Let’s be honest. The Annie Leibovitz story has stalled out leaving reporters precious little information to move the ball forward. That hasn’t stopped them from filing, though. Which is why we have this Bloomberg recap that tries to locate the source of Leibovitz’s debt in the over-runs on her West Village renovations. However, the story merely recaps what is already known and provides little evidence that the townhouses ran up such a huge unpaid bill:
Between 1999 (when she also bought property in Manhattan’s Chelsea neighborhood) and 2008, Leibovitz borrowed and refinanced more than a dozen loans, with her real-estate assets as collateral, documents filed with the city’s finance department show.
Bloomberg tries to suggest Leibovitz went off the reservation with her renovations by quoting figures for high-end work at $450 to $1200 per square foot on the 9,000 sq ft. Leibovitz project. That could theoretically boost the overall tab on the townhouses to somewhere in the $15 million range:
The $6 million Leibovitz spent overall for the three red- brick, vine-covered houses, located across the street from the popular gastro-pub, the Spotted Pig, was only the start of her mounting costs. Exterior and interior work included a new roof, raising and propping up walls, fixing the facade, installing new doors and windows and making alterations to the garden, according to permits filed with the Department of Buildings and the landmarks commission.

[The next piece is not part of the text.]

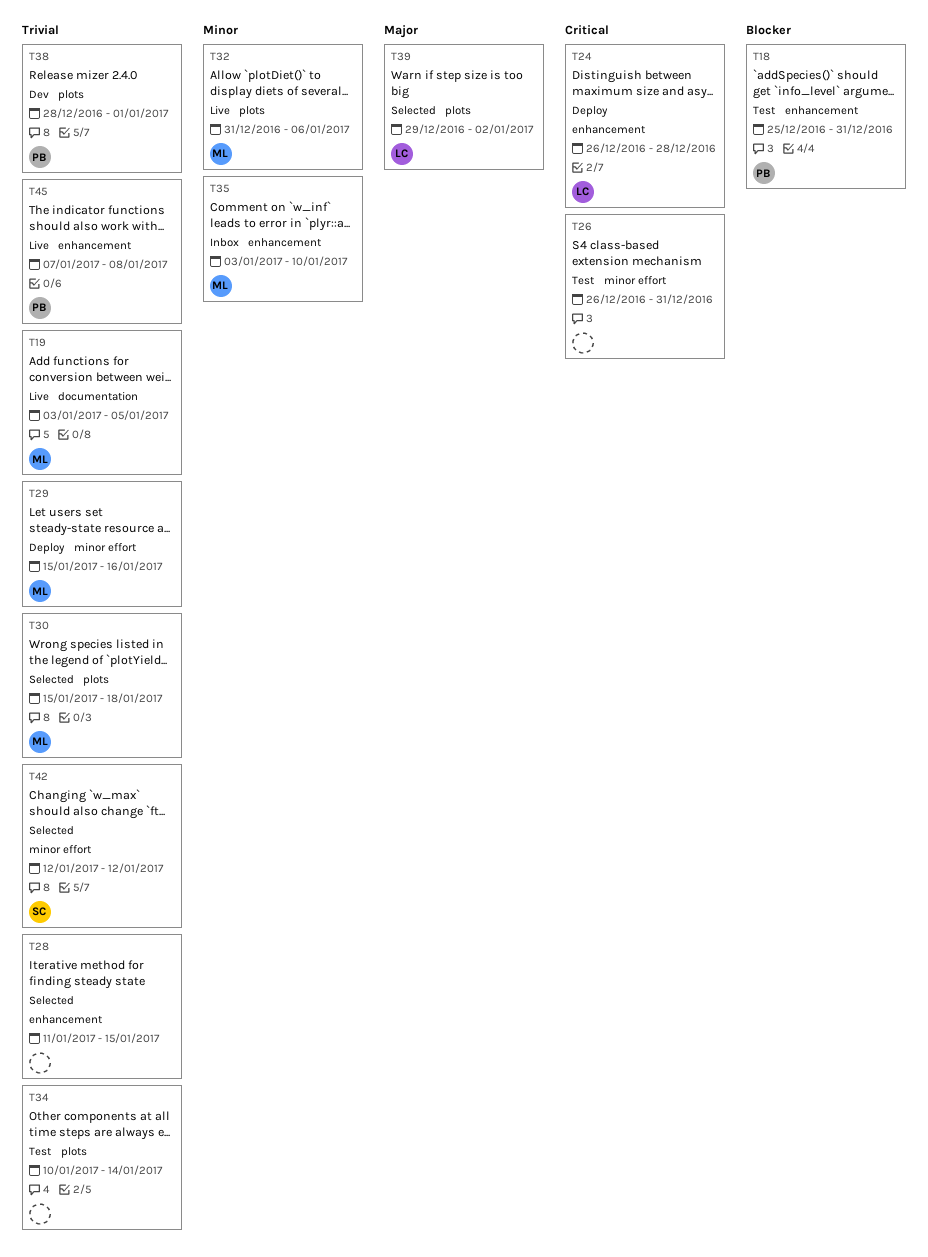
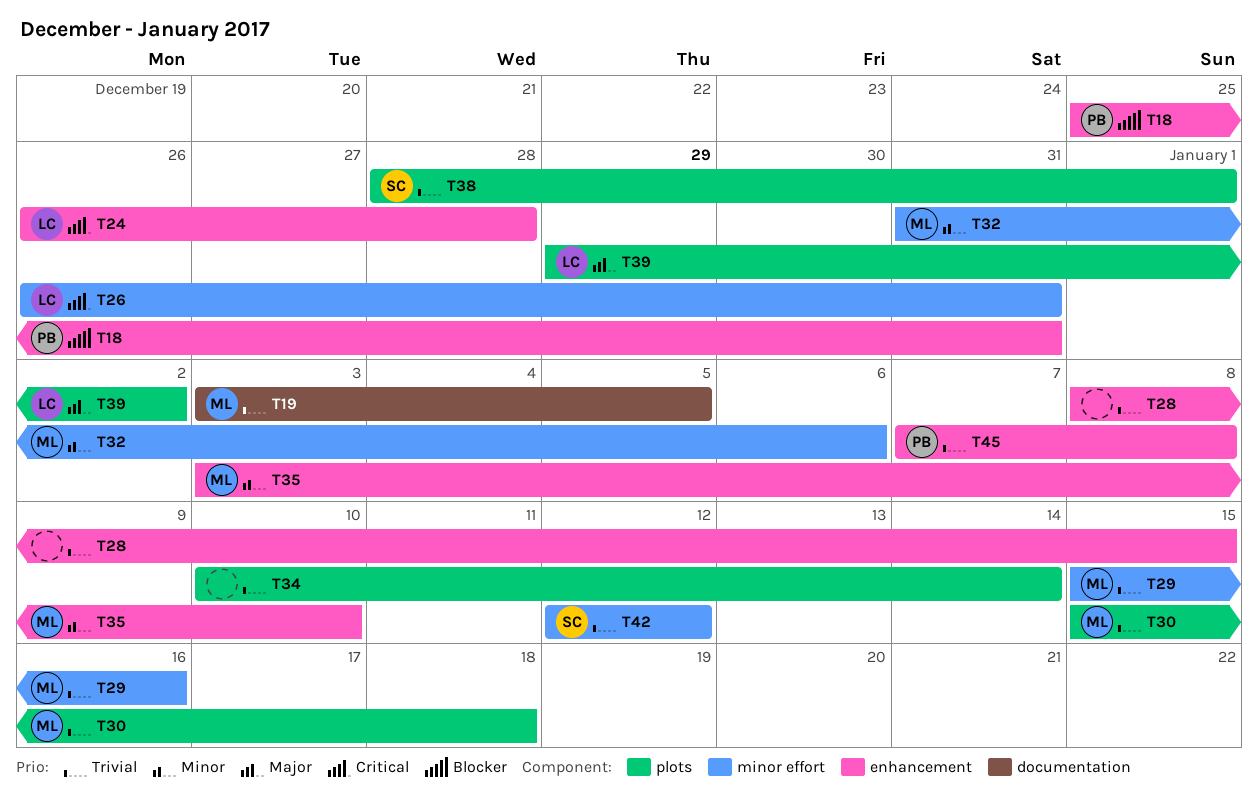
T26, owner: none -> LC
T28, start: Jan 11 -> Jan 8
T32, label: plots -> minor effort
T38, owner: PB -> SC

Another theory on Leibovitz’s finances is that her Newhouse loan was called in because of the magazine giant’s gloomy prospects in the recession. Gawker’s John Cook has been pursuing that angle but diligent research has produced no luck:
It looked like the company might have called in the debt as a way to shore up it’s ever-weakening balance sheet, so we kept browsing through New York’s property records to see if any other magazine all-stars were in a similar position. We haven’t come across evidence of other loans being taken off Condé Nast’s books,
Finally, our own theory that the Leibovitz loan debacle is a sign of the distintegrating photography market–update:a photo dealer asks that we clarify the difference between the market for images in the press (the “disintegrating” market mentioned above) and the market for photographs from dealers which is not disintegrating, more on that later–got another tangential piece of evidence in this New York Times story on the bankruptcy at photo agency, Gamma:
In the latest sign of distress, the company that owns the photo agency Gamma sought protection from creditors on July 28 after a loss of €3 million, or $4.2 million, in the first half of the year as sales fell by nearly a third.
Gamma was founded in 1966 by the photographers Raymond Depardon and Gilles Caron. With Sygma, Sipa and, earlier, Magnum, it was one of the independent agencies that helped make Paris a world capital for photojournalism, attracting some of the best photographers the field has produced.
The Leibovitz case has two main issues. One is gossip: How did Leibovitz get into such a hole? The other is a serious market question: have ACG and Leibovitz found themselves at loggerheads because neither was able to realize anywhere near the estimated value from Leibovitz’s corpus of work?
In other words, what’s Leibovitz’s archive worth in today’s photo market?